Analysis of generalized additive models (GAM)
As ALT/AST ratio was a continuous variable, the non-linear relationship of ALT/AST and incident diabetes was identified through generalized additive models (GAM). In Table 5 and Figure2, we figured out the inflection point of ALT/AST was 0.68 (Log-likelihood ratio test P=0.176) through a two-piecewise linear regression model (after adjusting age, gender, BMI, FPG, SBP, DBP, cholesterol, triglyceride, SCR, HDL, LDL, family history of diabetes, smoking and drinking statuses). An undeniable relationship between ALT/AST and incident diabetes was detected on both the left side (HR:1.317, 95%CI: 0.514-3.375, P=0.5665) and right side (HR: 2.641, 95%CI: 2.257-3.091, P<0.0001) of the inflection point. As for the P value for Log-likelihood ratio test is above 0.05, so the relation between ALT/AST and incident diabetes is only linear. That means we used generalized linear models (Cox proportional hazard models) to analyze the relation between ALT/AST and incident diabetes is appropriate.

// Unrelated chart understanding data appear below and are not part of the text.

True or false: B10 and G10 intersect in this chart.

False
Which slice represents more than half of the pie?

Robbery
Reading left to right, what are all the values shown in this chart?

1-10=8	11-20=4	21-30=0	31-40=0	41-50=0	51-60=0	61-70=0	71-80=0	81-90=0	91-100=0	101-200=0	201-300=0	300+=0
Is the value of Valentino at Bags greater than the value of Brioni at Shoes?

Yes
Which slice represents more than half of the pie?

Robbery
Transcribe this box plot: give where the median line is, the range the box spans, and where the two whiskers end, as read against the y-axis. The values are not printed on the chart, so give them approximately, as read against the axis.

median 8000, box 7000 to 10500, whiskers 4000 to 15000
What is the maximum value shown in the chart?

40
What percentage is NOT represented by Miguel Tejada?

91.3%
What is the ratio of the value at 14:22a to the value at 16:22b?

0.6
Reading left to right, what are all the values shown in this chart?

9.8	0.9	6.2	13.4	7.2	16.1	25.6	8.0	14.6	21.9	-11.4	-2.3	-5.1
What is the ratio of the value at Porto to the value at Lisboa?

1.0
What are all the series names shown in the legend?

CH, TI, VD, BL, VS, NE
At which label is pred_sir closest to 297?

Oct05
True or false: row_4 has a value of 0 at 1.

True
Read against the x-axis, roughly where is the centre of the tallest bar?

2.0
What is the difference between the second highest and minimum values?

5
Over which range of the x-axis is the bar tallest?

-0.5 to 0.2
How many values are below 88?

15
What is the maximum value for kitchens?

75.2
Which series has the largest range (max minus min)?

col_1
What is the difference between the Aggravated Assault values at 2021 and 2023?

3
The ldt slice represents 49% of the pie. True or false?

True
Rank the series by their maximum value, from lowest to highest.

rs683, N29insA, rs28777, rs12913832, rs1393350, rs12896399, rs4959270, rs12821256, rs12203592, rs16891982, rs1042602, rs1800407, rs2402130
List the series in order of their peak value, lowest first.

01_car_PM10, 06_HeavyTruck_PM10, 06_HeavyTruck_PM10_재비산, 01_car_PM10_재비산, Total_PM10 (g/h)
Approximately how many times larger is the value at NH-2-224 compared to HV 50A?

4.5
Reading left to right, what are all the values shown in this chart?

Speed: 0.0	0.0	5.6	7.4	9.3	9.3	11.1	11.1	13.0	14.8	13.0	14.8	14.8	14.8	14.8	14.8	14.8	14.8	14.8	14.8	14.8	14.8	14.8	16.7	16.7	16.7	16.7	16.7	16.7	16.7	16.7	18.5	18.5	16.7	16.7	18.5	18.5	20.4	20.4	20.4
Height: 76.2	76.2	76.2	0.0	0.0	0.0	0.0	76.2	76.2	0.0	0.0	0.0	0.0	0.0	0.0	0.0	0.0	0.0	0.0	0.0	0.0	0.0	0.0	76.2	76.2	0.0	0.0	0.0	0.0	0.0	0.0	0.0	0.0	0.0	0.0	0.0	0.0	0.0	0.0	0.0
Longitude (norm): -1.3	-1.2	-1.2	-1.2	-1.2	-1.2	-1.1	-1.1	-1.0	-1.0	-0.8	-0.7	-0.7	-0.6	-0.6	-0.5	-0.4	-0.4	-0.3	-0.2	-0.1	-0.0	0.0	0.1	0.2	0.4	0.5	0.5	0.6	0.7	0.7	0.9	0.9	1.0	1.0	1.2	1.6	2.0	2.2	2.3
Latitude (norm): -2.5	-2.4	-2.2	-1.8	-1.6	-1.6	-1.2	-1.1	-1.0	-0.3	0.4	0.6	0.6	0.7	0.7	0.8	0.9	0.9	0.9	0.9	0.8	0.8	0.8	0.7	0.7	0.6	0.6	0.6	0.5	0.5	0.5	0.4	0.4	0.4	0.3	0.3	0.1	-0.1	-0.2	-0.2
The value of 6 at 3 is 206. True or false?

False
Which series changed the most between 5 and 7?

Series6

In Figure4a,b, subgroup analysis was used to examined if other variables (age, gender, BMI, FPG, SBP, DBP, HDL, LDL, family history of diabetes, smoking status, drinking status) would affect the relation between ALT/AST and incident diabetes. By treating them as stratified variables, we could study their impact on the association of ALT/AST and incident diabetes. As the output result depicted, age, BMI and SBP were detected interactional through the priori specification test (all P values for interaction <0.05). The population with age (30 to <40 years), BMI (<24kg/m2) and SBP (<140mmHg) was found to be the stronger association. On the contrary, the population with age (20 to <30 years, >50 years), BMI (≥24kg/m2) and SBP (≥140mmHg) was found to be the weaker association. (Detailed statistics were demonstrated in supplementary appendix TableS1.)